* Try it
Lines from the beginning of the data below through the one containing "überzeugt und er" are to be printed exactly as they appear.

* Data listing
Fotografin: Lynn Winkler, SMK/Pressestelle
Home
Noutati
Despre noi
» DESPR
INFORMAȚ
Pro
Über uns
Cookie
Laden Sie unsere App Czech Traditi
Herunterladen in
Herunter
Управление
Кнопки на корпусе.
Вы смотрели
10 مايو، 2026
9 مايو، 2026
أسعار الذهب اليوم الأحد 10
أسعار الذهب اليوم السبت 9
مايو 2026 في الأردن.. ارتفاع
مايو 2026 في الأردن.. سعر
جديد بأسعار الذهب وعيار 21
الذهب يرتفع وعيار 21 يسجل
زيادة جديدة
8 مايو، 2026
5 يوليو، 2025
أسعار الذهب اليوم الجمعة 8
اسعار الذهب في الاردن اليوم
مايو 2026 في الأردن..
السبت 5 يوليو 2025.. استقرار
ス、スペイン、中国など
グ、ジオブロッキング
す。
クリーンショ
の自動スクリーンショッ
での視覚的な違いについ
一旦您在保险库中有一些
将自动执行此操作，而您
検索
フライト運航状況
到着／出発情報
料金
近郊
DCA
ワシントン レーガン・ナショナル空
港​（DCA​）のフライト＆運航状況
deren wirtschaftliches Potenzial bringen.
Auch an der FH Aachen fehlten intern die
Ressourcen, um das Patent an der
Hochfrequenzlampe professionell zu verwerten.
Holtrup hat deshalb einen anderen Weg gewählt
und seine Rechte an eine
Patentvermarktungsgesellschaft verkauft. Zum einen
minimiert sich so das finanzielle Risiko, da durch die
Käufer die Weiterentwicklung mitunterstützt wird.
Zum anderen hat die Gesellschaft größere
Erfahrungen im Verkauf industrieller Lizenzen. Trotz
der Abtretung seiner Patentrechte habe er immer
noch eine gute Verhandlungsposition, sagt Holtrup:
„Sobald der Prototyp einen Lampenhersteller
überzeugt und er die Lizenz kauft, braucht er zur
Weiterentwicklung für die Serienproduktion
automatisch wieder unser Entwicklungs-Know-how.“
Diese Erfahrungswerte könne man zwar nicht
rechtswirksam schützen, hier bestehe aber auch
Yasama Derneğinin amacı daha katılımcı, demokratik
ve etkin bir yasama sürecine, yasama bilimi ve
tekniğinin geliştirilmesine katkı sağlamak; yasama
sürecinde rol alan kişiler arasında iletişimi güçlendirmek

* The answer
Fotografin: Lynn Winkler, SMK/Pressestelle
Home
Noutati
Despre noi
» DESPR
INFORMAȚ
Pro
Über uns
Cookie
Laden Sie unsere App Czech Traditi
Herunterladen in
Herunter
Управление
Кнопки на корпусе.
Вы смотрели
10 مايو، 2026
9 مايو، 2026
أسعار الذهب اليوم الأحد 10
أسعار الذهب اليوم السبت 9
مايو 2026 في الأردن.. ارتفاع
مايو 2026 في الأردن.. سعر
جديد بأسعار الذهب وعيار 21
الذهب يرتفع وعيار 21 يسجل
زيادة جديدة
8 مايو، 2026
5 يوليو، 2025
أسعار الذهب اليوم الجمعة 8
اسعار الذهب في الاردن اليوم
مايو 2026 في الأردن..
السبت 5 يوليو 2025.. استقرار
ス、スペイン、中国など
グ、ジオブロッキング
す。
クリーンショ
の自動スクリーンショッ
での視覚的な違いについ
一旦您在保险库中有一些
将自动执行此操作，而您
検索
フライト運航状況
到着／出発情報
料金
近郊
DCA
ワシントン レーガン・ナショナル空
港​（DCA​）のフライト＆運航状況
deren wirtschaftliches Potenzial bringen.
Auch an der FH Aachen fehlten intern die
Ressourcen, um das Patent an der
Hochfrequenzlampe professionell zu verwerten.
Holtrup hat deshalb einen anderen Weg gewählt
und seine Rechte an eine
Patentvermarktungsgesellschaft verkauft. Zum einen
minimiert sich so das finanzielle Risiko, da durch die
Käufer die Weiterentwicklung mitunterstützt wird.
Zum anderen hat die Gesellschaft größere
Erfahrungen im Verkauf industrieller Lizenzen. Trotz
der Abtretung seiner Patentrechte habe er immer
noch eine gute Verhandlungsposition, sagt Holtrup:
„Sobald der Prototyp einen Lampenhersteller
überzeugt und er die Lizenz kauft, braucht er zur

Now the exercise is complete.